■ **What to work on**:
a – In the MongoDB integration tutorial, what type does the Repository interface extend?
b – Shorten the paragraph in the MongoDB integration tutorial that begins "We need to create one Repository interface" while keeping its main facts.
c – Quote the MongoDB integration tutorial from "public void setCity(String" up to and including "the integer key.".

---------- Document text

Example Integration with MongoDB

Step 1: Add Dependencies

First, you need to add the required dependency in pom.xml. You need to add the MongoDB library which will help us to connect to the MongoDB server.

<dependency>
<groupId>org.springframework.boot</groupId>
<artifactId>spring-boot-starter-data-mongodb</artifactId>
</dependency>

Step 2: Create a POJO class

Create a POJO class name student which will reflect as a collection in our database and we will gonna use @Document(collection = ”students”) annotation which will represent a collection name in the database.

@Document(collection = "students")
public class Student {

private int id;
private String name;
private String city;
private String college;

public Student(String college, String city, String name, int id) {
this.college = college;
this.city = city;
this.name = name;
this.id = id;
}

public int getId() {
return id;
}

public String getCollege() {
return college;
}

public String getCity() {
return city;
}

public String getName() {
return name;
}

public void setId(int id) {
this.id = id;
}

public void setName(String name) {
this.name = name;
}

public void setCity(String city) {
this.city = city;
}

public void setCollege(String college) {
this.college = college;
}
}

Step 3: Create a Repository Interface

We need to create one Repository interface that will help us to do operations on the MongoDB collection. This interface will extend MongoRepository<Student, Integer>which helps us to map the student data with the integer key.

--------------------
---------- Study material

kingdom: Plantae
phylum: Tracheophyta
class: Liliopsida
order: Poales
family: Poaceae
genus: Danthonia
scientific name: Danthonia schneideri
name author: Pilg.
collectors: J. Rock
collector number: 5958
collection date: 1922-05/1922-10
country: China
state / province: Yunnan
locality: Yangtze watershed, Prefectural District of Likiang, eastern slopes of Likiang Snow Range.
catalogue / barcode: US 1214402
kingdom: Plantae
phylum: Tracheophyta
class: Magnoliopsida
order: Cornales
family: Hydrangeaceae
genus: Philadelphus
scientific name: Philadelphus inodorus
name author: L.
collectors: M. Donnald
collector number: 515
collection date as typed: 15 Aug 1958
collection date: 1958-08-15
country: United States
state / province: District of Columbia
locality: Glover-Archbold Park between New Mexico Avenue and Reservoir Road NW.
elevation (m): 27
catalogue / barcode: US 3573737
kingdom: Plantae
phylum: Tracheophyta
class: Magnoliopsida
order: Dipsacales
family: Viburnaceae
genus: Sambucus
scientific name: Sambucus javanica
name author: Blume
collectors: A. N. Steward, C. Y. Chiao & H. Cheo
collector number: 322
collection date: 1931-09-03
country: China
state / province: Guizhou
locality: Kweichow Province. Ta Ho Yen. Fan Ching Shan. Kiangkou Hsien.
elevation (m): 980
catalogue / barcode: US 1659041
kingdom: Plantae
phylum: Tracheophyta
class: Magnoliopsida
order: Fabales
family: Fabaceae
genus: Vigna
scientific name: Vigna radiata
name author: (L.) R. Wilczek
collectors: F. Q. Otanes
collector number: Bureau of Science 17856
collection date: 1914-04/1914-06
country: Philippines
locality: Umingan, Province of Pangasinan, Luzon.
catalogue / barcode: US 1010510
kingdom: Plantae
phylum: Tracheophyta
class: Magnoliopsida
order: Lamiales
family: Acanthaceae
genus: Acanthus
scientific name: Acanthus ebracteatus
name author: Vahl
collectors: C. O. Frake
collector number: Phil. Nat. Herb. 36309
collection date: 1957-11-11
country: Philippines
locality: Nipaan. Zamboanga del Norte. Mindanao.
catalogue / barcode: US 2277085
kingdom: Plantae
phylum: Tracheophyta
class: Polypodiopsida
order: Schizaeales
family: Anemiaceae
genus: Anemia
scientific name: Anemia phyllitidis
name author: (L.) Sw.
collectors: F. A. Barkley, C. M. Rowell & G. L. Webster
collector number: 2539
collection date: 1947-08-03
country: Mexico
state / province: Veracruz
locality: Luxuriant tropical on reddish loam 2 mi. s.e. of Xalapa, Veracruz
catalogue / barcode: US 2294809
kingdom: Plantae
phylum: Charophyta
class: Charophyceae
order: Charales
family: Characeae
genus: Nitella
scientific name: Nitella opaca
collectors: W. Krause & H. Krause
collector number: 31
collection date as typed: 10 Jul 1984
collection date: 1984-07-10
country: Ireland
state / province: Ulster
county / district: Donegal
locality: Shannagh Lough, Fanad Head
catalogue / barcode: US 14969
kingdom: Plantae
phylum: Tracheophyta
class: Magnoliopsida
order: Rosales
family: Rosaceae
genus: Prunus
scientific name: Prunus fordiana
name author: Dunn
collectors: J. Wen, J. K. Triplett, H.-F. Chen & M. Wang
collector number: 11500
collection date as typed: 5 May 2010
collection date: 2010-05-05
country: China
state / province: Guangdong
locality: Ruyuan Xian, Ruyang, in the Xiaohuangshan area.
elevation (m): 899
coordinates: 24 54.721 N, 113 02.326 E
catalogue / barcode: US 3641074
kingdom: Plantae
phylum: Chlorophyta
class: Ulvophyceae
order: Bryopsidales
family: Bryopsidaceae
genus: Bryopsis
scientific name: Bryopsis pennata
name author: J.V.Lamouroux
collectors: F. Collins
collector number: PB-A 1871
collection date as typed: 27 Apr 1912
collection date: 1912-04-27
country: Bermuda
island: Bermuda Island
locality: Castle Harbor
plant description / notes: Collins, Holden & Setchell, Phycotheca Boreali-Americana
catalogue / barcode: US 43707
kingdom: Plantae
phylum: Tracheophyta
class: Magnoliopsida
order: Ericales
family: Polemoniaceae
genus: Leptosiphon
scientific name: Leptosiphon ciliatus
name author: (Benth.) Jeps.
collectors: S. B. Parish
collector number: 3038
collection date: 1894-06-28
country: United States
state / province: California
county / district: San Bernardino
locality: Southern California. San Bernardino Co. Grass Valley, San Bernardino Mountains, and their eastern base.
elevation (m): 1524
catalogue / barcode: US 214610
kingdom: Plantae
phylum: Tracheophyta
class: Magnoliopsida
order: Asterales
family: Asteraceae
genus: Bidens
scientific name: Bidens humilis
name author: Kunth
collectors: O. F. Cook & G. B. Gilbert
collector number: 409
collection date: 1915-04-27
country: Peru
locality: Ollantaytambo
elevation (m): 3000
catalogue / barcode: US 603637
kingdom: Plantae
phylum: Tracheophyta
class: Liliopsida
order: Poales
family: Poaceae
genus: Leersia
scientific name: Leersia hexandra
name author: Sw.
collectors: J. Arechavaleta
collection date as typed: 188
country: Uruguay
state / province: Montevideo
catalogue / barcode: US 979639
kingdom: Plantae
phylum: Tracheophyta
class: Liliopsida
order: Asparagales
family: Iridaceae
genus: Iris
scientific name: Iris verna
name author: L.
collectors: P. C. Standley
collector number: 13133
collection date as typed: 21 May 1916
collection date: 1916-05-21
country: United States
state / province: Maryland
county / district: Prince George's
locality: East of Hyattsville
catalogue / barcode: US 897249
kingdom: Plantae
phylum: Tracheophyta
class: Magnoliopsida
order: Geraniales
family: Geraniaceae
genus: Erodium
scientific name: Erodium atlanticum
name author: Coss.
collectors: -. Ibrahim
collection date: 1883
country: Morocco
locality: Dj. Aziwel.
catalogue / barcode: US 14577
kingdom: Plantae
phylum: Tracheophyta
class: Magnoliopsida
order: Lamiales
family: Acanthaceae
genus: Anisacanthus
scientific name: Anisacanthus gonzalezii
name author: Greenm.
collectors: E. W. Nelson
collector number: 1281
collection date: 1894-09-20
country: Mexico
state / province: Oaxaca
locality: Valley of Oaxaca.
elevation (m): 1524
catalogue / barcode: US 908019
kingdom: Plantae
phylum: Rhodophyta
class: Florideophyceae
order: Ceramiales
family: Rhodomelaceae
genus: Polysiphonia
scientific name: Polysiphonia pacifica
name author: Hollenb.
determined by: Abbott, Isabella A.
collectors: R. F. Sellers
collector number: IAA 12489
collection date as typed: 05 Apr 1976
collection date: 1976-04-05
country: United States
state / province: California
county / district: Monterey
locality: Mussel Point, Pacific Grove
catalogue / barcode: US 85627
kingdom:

--------------------

■ **Answers to this exercise**:
a – MongoRepository<Student, Integer>

b – Create a Repository interface for operations on the MongoDB collection. It extends MongoRepository<Student, Integer>, which maps the student data to an integer key.

c –
public void setCity(String city) {
this.city = city;
}

public void setCollege(String college) {
this.college = college;
}
}

Step 3: Create a Repository Interface

We need to create one Repository interface that will help us to do operations on the MongoDB collection. This interface will extend MongoRepository<Student, Integer>which helps us to map the student data with the integer key.